- Aim of the exercise -
Extract the text from each of the items below, reproducing every line without any change.

Segment Start: Records to process

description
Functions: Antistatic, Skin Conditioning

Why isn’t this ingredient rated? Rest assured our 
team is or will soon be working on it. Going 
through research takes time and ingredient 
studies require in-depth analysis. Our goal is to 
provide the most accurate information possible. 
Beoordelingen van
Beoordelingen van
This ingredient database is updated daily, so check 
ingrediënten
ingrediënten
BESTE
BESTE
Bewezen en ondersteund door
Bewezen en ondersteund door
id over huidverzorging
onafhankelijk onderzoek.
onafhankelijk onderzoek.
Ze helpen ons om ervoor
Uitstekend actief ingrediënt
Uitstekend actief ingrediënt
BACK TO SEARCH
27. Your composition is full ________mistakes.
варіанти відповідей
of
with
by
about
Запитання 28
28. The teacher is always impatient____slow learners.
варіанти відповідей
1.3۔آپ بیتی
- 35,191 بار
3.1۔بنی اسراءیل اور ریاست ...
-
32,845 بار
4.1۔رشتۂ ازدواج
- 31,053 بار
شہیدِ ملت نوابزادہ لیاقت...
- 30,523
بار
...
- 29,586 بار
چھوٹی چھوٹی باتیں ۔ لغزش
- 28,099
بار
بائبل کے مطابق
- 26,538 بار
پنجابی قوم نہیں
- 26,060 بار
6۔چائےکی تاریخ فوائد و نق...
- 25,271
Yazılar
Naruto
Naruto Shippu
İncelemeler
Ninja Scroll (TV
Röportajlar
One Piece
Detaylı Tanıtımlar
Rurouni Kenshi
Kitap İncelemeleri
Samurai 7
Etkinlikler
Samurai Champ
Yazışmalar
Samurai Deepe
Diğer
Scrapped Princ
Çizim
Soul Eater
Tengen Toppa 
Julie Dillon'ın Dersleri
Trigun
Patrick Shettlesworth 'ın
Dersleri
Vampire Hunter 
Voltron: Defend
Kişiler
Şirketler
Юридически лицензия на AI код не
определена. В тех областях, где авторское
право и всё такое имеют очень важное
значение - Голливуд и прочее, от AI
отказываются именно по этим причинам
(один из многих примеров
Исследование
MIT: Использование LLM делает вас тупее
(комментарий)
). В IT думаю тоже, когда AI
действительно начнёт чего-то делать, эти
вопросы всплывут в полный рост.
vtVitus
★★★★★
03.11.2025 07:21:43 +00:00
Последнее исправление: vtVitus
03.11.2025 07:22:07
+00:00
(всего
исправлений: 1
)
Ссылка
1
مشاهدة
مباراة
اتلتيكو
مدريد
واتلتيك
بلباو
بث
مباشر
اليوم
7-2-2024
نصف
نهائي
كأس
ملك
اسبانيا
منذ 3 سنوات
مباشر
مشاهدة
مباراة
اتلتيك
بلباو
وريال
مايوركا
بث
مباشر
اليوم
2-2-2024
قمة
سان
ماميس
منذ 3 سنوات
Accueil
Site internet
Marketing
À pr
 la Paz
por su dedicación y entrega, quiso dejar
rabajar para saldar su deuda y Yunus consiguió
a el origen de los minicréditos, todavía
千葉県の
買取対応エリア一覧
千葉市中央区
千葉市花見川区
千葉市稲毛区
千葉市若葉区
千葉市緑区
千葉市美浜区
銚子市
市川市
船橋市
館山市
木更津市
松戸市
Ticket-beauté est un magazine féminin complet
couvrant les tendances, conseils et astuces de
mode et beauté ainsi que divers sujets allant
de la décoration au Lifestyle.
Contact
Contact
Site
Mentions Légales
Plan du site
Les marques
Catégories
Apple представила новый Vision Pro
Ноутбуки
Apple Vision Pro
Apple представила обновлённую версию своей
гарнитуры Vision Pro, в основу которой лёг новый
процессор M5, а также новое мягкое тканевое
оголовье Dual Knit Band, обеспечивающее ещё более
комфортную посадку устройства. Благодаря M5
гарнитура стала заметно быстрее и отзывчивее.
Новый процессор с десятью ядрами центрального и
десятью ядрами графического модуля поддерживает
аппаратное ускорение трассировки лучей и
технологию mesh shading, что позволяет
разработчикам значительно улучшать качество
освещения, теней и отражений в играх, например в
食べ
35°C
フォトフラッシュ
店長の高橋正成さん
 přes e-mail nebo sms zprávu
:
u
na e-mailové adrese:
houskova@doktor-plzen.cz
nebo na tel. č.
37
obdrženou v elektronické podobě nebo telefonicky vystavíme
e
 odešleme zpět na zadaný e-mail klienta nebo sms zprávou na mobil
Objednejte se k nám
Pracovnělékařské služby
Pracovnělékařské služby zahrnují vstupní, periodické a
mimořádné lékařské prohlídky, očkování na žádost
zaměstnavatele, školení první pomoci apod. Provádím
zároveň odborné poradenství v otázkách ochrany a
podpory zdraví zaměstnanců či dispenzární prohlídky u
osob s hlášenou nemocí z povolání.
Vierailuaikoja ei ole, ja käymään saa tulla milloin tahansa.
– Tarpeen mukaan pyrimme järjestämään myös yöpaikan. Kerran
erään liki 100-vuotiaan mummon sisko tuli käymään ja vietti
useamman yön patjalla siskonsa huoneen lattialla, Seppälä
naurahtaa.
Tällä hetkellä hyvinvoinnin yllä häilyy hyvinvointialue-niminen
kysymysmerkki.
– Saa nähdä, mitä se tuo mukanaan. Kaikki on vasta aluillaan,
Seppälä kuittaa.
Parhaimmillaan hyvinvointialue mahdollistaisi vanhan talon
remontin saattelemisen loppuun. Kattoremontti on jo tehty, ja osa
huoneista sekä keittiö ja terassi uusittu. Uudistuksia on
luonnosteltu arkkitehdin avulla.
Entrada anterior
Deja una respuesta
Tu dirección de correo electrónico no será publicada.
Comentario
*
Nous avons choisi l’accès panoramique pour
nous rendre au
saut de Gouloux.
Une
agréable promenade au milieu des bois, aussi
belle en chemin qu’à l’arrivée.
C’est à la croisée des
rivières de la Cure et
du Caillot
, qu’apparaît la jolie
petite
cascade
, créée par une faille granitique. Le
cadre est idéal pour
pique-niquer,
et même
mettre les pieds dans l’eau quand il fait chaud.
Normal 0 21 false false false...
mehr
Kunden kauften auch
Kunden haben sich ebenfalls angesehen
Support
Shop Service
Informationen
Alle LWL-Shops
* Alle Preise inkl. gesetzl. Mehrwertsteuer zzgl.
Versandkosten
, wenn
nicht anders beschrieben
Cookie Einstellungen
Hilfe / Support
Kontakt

Segment End: Records to process

- Finished exercise -
description
Functions: Antistatic, Skin Conditioning

Why isn’t this ingredient rated? Rest assured our 
team is or will soon be working on it. Going 
through research takes time and ingredient 
studies require in-depth analysis. Our goal is to 
provide the most accurate information possible. 
Beoordelingen van
Beoordelingen van
This ingredient database is updated daily, so check 
ingrediënten
ingrediënten
BESTE
BESTE
Bewezen en ondersteund door
Bewezen en ondersteund door
id over huidverzorging
onafhankelijk onderzoek.
onafhankelijk onderzoek.
Ze helpen ons om ervoor
Uitstekend actief ingrediënt
Uitstekend actief ingrediënt
BACK TO SEARCH
27. Your composition is full ________mistakes.
варіанти відповідей
of
with
by
about
Запитання 28
28. The teacher is always impatient____slow learners.
варіанти відповідей
1.3۔آپ بیتی
- 35,191 بار
3.1۔بنی اسراءیل اور ریاست ...
-
32,845 بار
4.1۔رشتۂ ازدواج
- 31,053 بار
شہیدِ ملت نوابزادہ لیاقت...
- 30,523
بار
...
- 29,586 بار
چھوٹی چھوٹی باتیں ۔ لغزش
- 28,099
بار
بائبل کے مطابق
- 26,538 بار
پنجابی قوم نہیں
- 26,060 بار
6۔چائےکی تاریخ فوائد و نق...
- 25,271
Yazılar
Naruto
Naruto Shippu
İncelemeler
Ninja Scroll (TV
Röportajlar
One Piece
Detaylı Tanıtımlar
Rurouni Kenshi
Kitap İncelemeleri
Samurai 7
Etkinlikler
Samurai Champ
Yazışmalar
Samurai Deepe
Diğer
Scrapped Princ
Çizim
Soul Eater
Tengen Toppa 
Julie Dillon'ın Dersleri
Trigun
Patrick Shettlesworth 'ın
Dersleri
Vampire Hunter 
Voltron: Defend
Kişiler
Şirketler
Юридически лицензия на AI код не
определена. В тех областях, где авторское
право и всё такое имеют очень важное
значение - Голливуд и прочее, от AI
отказываются именно по этим причинам
(один из многих примеров
Исследование
MIT: Использование LLM делает вас тупее
(комментарий)
). В IT думаю тоже, когда AI
действительно начнёт чего-то делать, эти
вопросы всплывут в полный рост.
vtVitus
★★★★★
03.11.2025 07:21:43 +00:00
Последнее исправление: vtVitus
03.11.2025 07:22:07
+00:00
(всего
исправлений: 1
)
Ссылка
1
مشاهدة
مباراة
اتلتيكو
مدريد
واتلتيك
بلباو
بث
مباشر
اليوم
7-2-2024
نصف
نهائي
كأس
ملك
اسبانيا
منذ 3 سنوات
مباشر
مشاهدة
مباراة
اتلتيك
بلباو
وريال
مايوركا
بث
مباشر
اليوم
2-2-2024
قمة
سان
ماميس
منذ 3 سنوات
Accueil
Site internet
Marketing
À pr
 la Paz
por su dedicación y entrega, quiso dejar
rabajar para saldar su deuda y Yunus consiguió
a el origen de los minicréditos, todavía
千葉県の
買取対応エリア一覧
千葉市中央区
千葉市花見川区
千葉市稲毛区
千葉市若葉区
千葉市緑区
千葉市美浜区
銚子市
市川市
船橋市
館山市
木更津市
松戸市
Ticket-beauté est un magazine féminin complet
couvrant les tendances, conseils et astuces de
mode et beauté ainsi que divers sujets allant
de la décoration au Lifestyle.
Contact
Contact
Site
Mentions Légales
Plan du site
Les marques
Catégories
Apple представила новый Vision Pro
Ноутбуки
Apple Vision Pro
Apple представила обновлённую версию своей
гарнитуры Vision Pro, в основу которой лёг новый
процессор M5, а также новое мягкое тканевое
оголовье Dual Knit Band, обеспечивающее ещё более
комфортную посадку устройства. Благодаря M5
гарнитура стала заметно быстрее и отзывчивее.
Новый процессор с десятью ядрами центрального и
десятью ядрами графического модуля поддерживает
аппаратное ускорение трассировки лучей и
технологию mesh shading, что позволяет
разработчикам значительно улучшать качество
освещения, теней и отражений в играх, например в
食べ
35°C
フォトフラッシュ
店長の高橋正成さん
 přes e-mail nebo sms zprávu
:
u
na e-mailové adrese:
houskova@doktor-plzen.cz
nebo na tel. č.
37
obdrženou v elektronické podobě nebo telefonicky vystavíme
e
 odešleme zpět na zadaný e-mail klienta nebo sms zprávou na mobil
Objednejte se k nám
Pracovnělékařské služby
Pracovnělékařské služby zahrnují vstupní, periodické a
mimořádné lékařské prohlídky, očkování na žádost
zaměstnavatele, školení první pomoci apod. Provádím
zároveň odborné poradenství v otázkách ochrany a
podpory zdraví zaměstnanců či dispenzární prohlídky u
osob s hlášenou nemocí z povolání.
Vierailuaikoja ei ole, ja käymään saa tulla milloin tahansa.
– Tarpeen mukaan pyrimme järjestämään myös yöpaikan. Kerran
erään liki 100-vuotiaan mummon sisko tuli käymään ja vietti
useamman yön patjalla siskonsa huoneen lattialla, Seppälä
naurahtaa.
Tällä hetkellä hyvinvoinnin yllä häilyy hyvinvointialue-niminen
kysymysmerkki.
– Saa nähdä, mitä se tuo mukanaan. Kaikki on vasta aluillaan,
Seppälä kuittaa.
Parhaimmillaan hyvinvointialue mahdollistaisi vanhan talon
remontin saattelemisen loppuun. Kattoremontti on jo tehty, ja osa
huoneista sekä keittiö ja terassi uusittu. Uudistuksia on
luonnosteltu arkkitehdin avulla.
Entrada anterior
Deja una respuesta
Tu dirección de correo electrónico no será publicada.
Comentario
*
Nous avons choisi l’accès panoramique pour
nous rendre au
saut de Gouloux.
Une
agréable promenade au milieu des bois, aussi
belle en chemin qu’à l’arrivée.
C’est à la croisée des
rivières de la Cure et
du Caillot
, qu’apparaît la jolie
petite
cascade
, créée par une faille granitique. Le
cadre est idéal pour
pique-niquer,
et même
mettre les pieds dans l’eau quand il fait chaud.
Normal 0 21 false false false...
mehr
Kunden kauften auch
Kunden haben sich ebenfalls angesehen
Support
Shop Service
Informationen
Alle LWL-Shops
* Alle Preise inkl. gesetzl. Mehrwertsteuer zzgl.
Versandkosten
, wenn
nicht anders beschrieben
Cookie Einstellungen
Hilfe / Support
Kontakt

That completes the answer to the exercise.